For the past couple of decades, I have engaged in conversations with hundreds of individuals who were each seeking the next venture in their life. Most were seeking advice or help as they contemplated the next steps in their careers, personal businesses, and life journeys. These conversations have included executives, managers, MBA candidates, and even pastors of churches. Each conversation has been different, but each person was in a search to find a good fit for themselves, their team, or organization.
Some were just beginning their search. Others had been actively engaged in their hunt for many months. While others were just thinking about starting their search. Many were responding to advertised openings or requests for proposals. Others were networking to uncover opportunities through friends and associates. Some fired out volumes of resumes and marketing materials while others carefully analyzed the market place and targeted specific organizations and roles.
Some found and closed on opportunities quickly while others chased after prospects for months on end. Proposals, applications, and voice messages without response left many discouraged and looking for help.
A few of them had engaged coaches, advisors, and consultants to help them with their search. Some spent time in self-reflection and took the opportunity to examine where their journey had taken them. All of them were attempting to look down the path into the future.
When they had the opportunity to engage in an interview with someone seeking to fill a position, they quickly learned that several questions dominated the conversation: What do you know and what have you done? What experiences have you had? What do you know about what we do? How would you solve our problem?
Rarely did the interviewer seek to understand the uniqueness of the individual. What motivated them? What were their core values? What were they passionate about?
The conversations with the interviewer were about the knowledge and skill requirements of the role that needed to be filled.
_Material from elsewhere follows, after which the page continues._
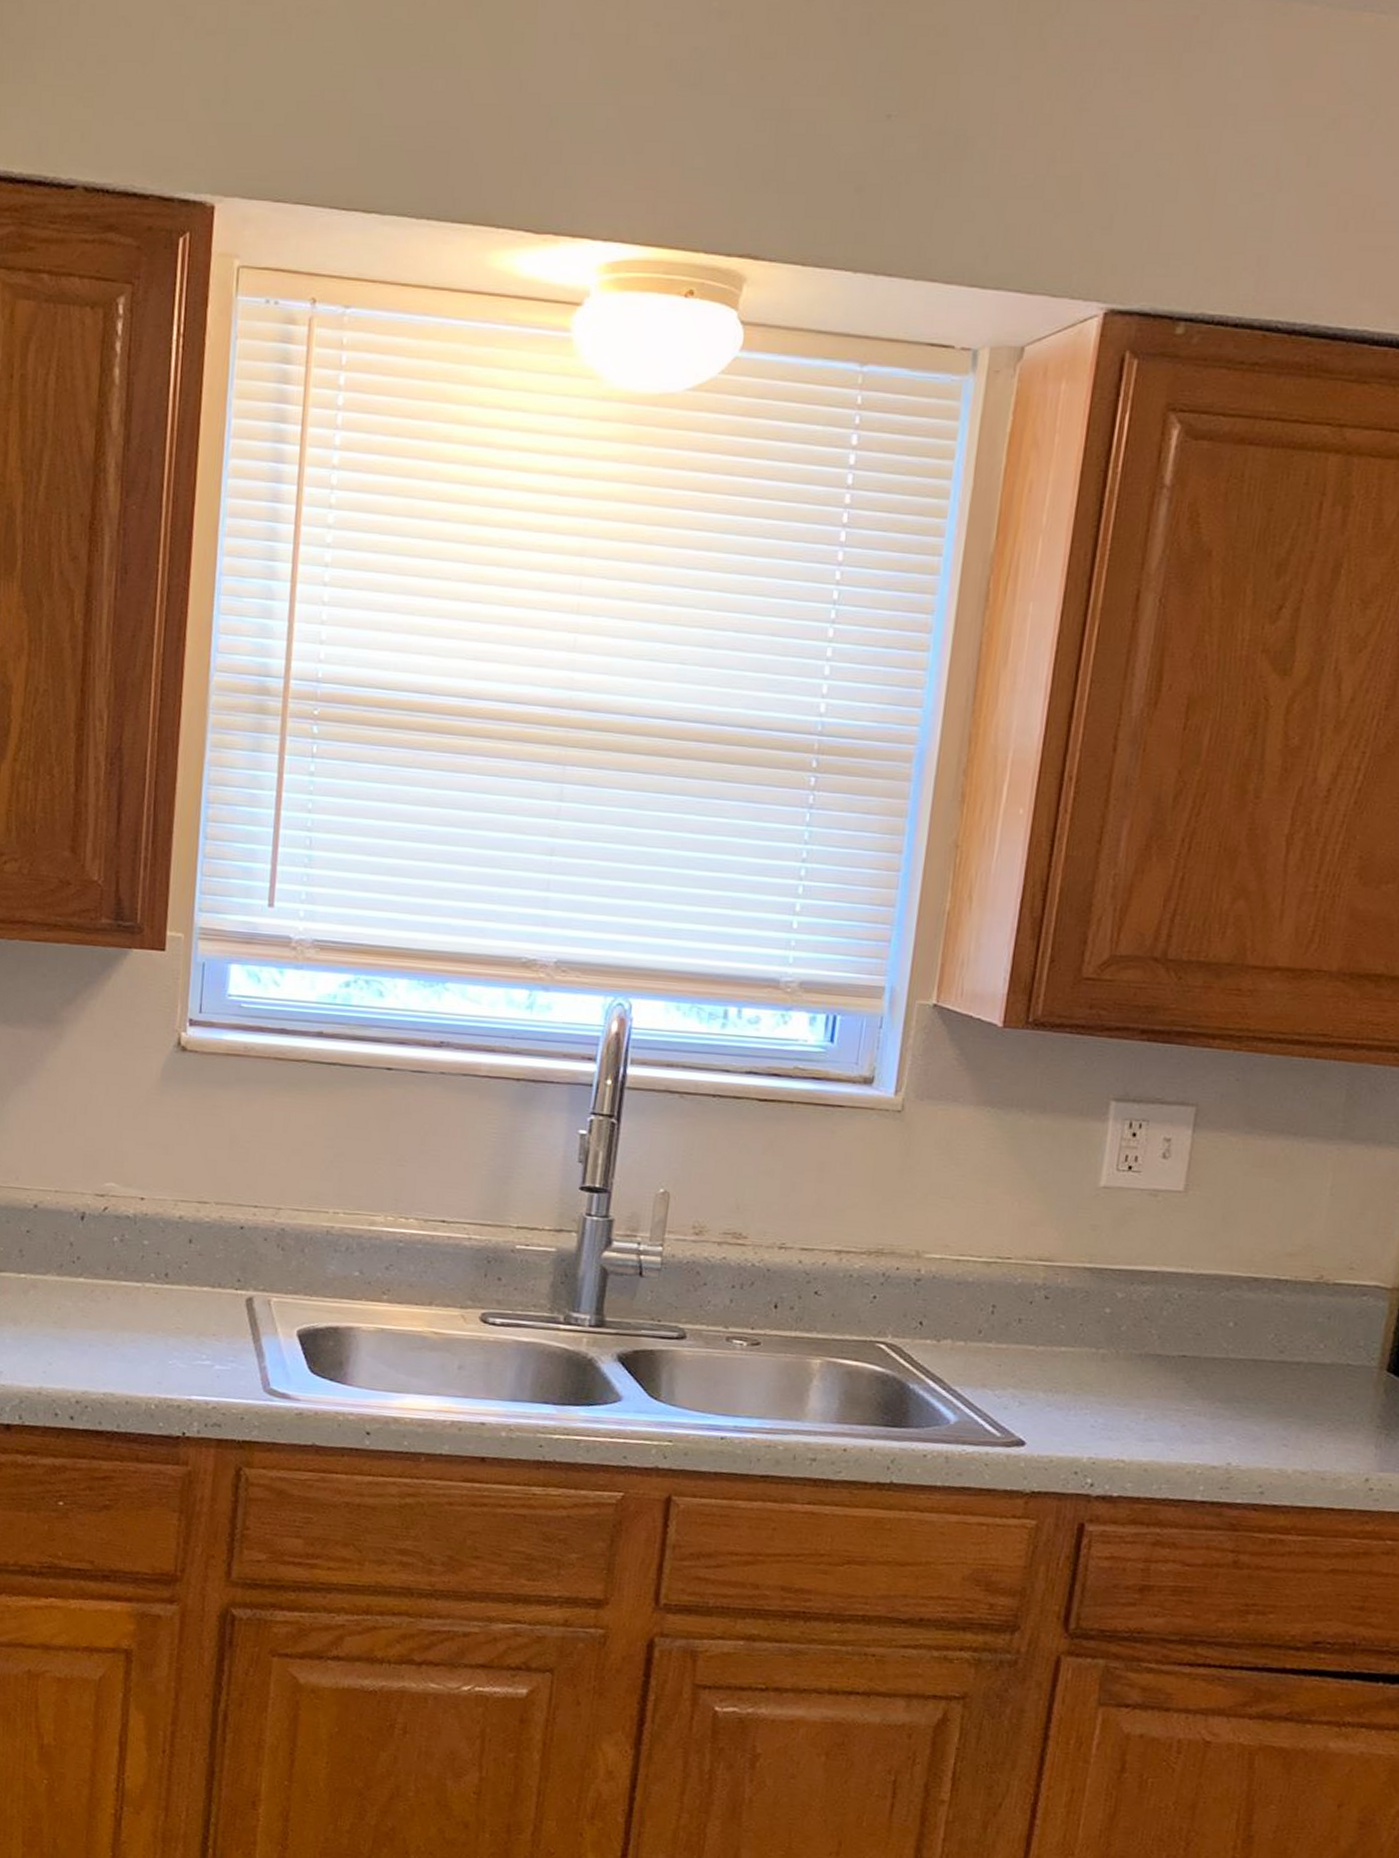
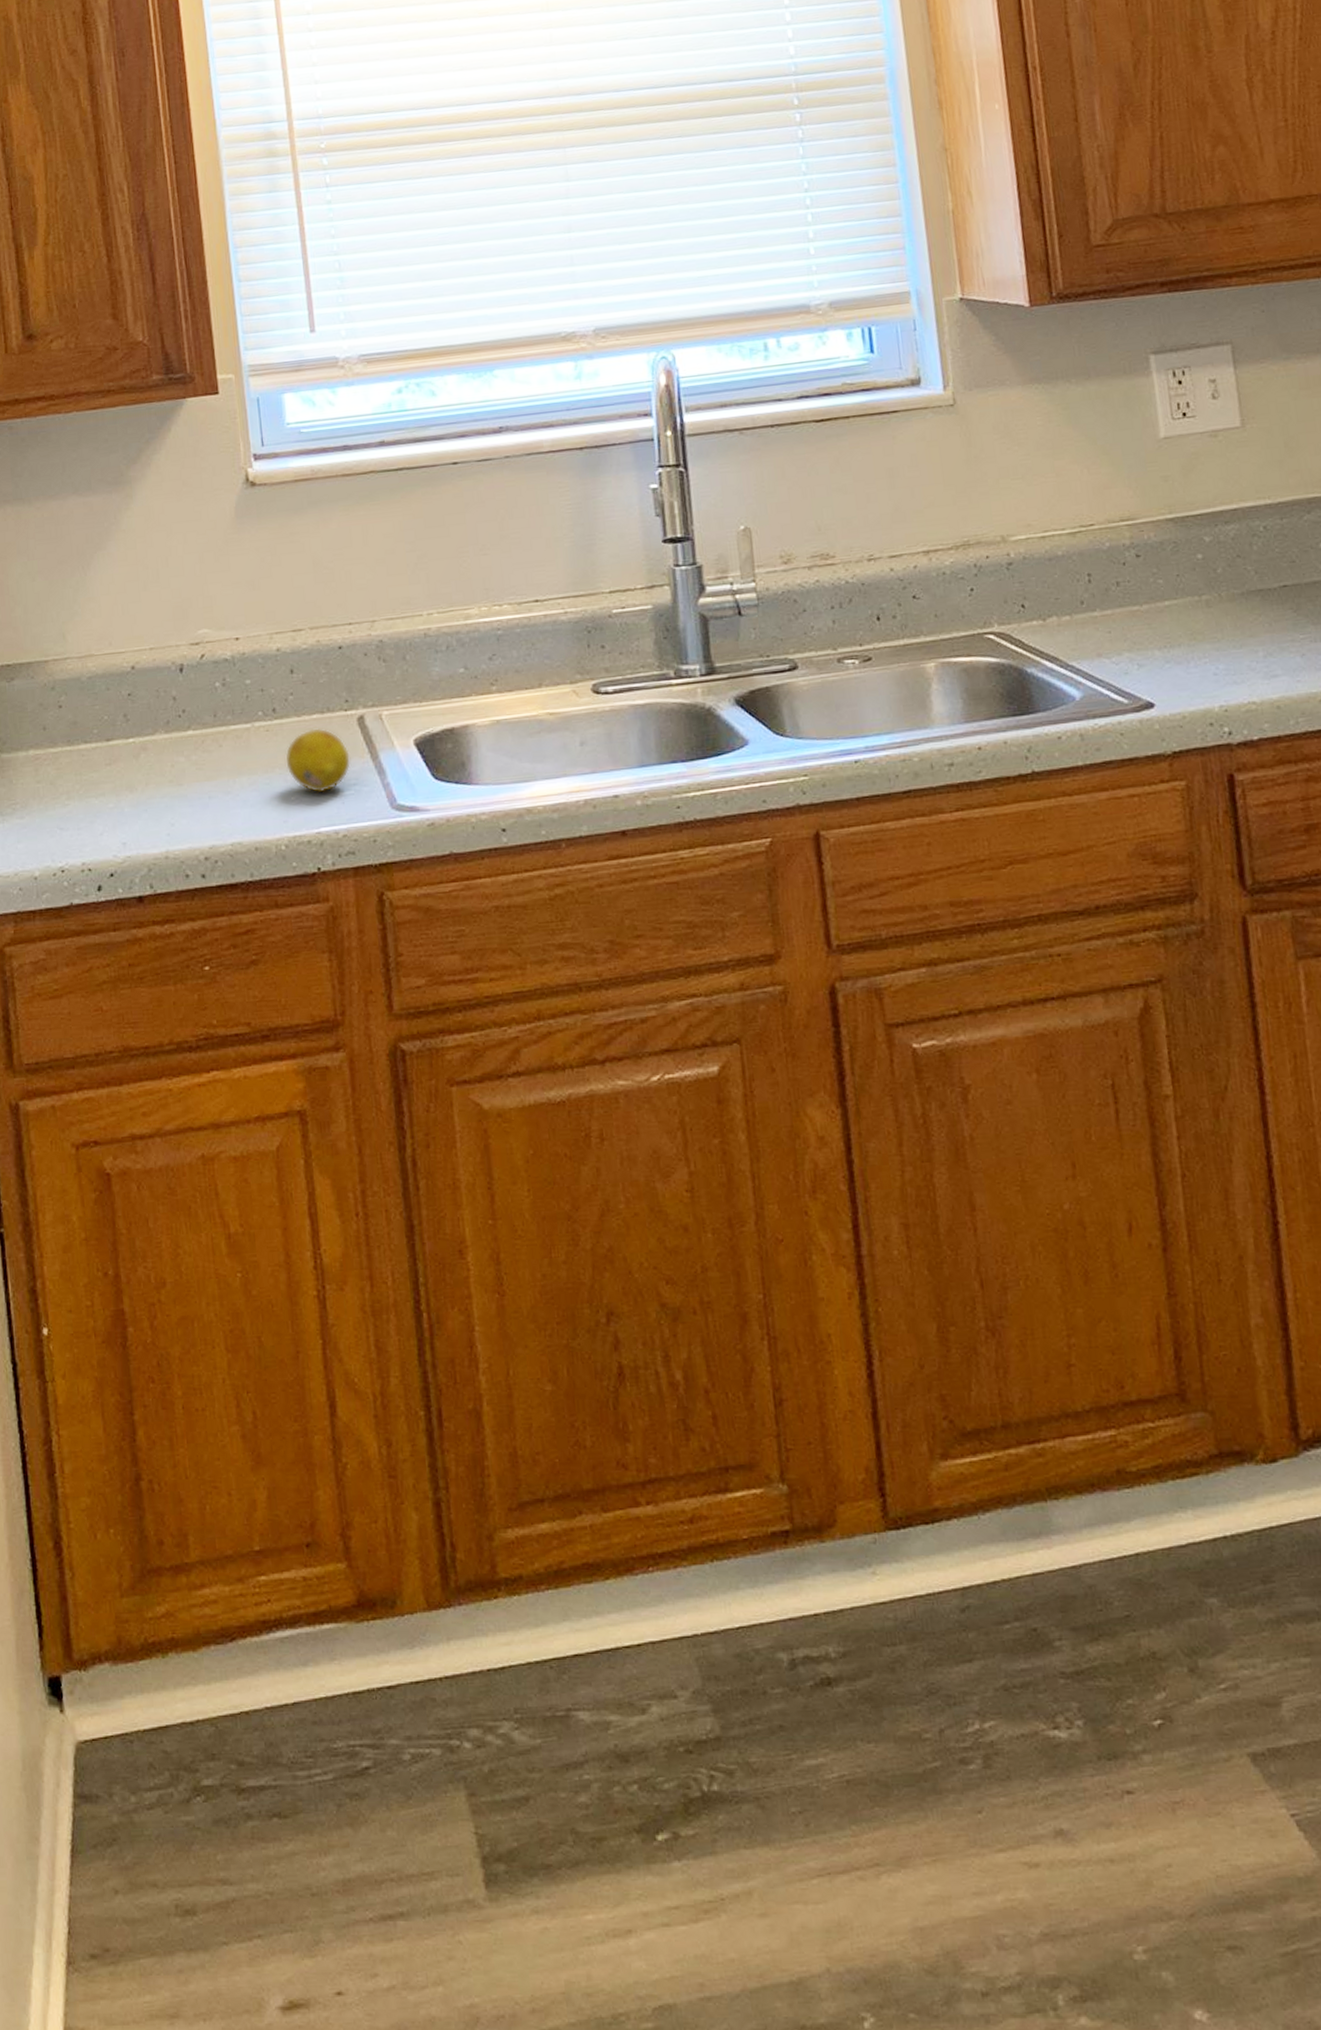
fruit: none [169,1300,233,1363] -> present [286,728,351,793]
And when the interviews were over, those who fit the skills and knowledge requirements best were finalists.
And They Come Back
Far too often I renewed my conversations after a few months or a couple of years, when these same individuals called to schedule a cup of coffee to “catch up” which was usually the code words for “It didn’t work out and I’m looking for help.” I felt like Dr. Ducky Mallard on NCIS as we autopsied each situation seeking clues as to what had happened. Sometimes the causes were clear and acknowledged by the individual. Other times, it was a dialog of blame. And far too often this examiner’s report concluded it was simply a bad fit from day one.
Over the years, I have used several tools to help guide these conversations to understand and help individuals find a “right fit” in their next role. This journey of research and study led me to conclude that a good fit went far beyond having the knowledge and skills required to do the job. Each person is unique in their combination of talents, passions, and values. Yet far too often this uniqueness was never explored during the courting process or after the individual began their new role.
In the autopsy examination process, we learned that had this uniqueness been understood and engaged, a far different outcome would have occurred. The individual probably would have survived in their role and, in many cases, could have thrived to the benefit of all involved.
Where Do I Start?
I always advise those searching for opportunities to “become the best version of themselves” to start by taking Gallup’s StrengthsFinder assessment and sitting down with a coach to explore and understand their uniqueness.
This should lead to the development of communications (i.e. resumes, elevator pitches, interview tips, etc.) that will allow the individual to communicate their uniqueness in a wide range of settings whether looking for new position or fitting into a team focused on a shared purpose.